What you will do
Retype the lines below exactly, starting with the line that contains "Depression. Barganing. Acceptance.]]" and ending with the last line.

Task material
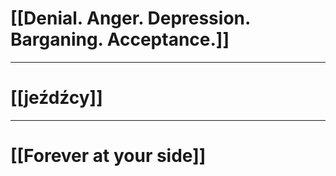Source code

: # [[Denial. Anger. Depression. Barganing. Acceptance.]]

---
# [[jeźdźcy]]

---
# [[Forever at your side]]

Response below
: # [[Denial. Anger. Depression. Barganing. Acceptance.]]

---
# [[jeźdźcy]]

---
# [[Forever at your side]]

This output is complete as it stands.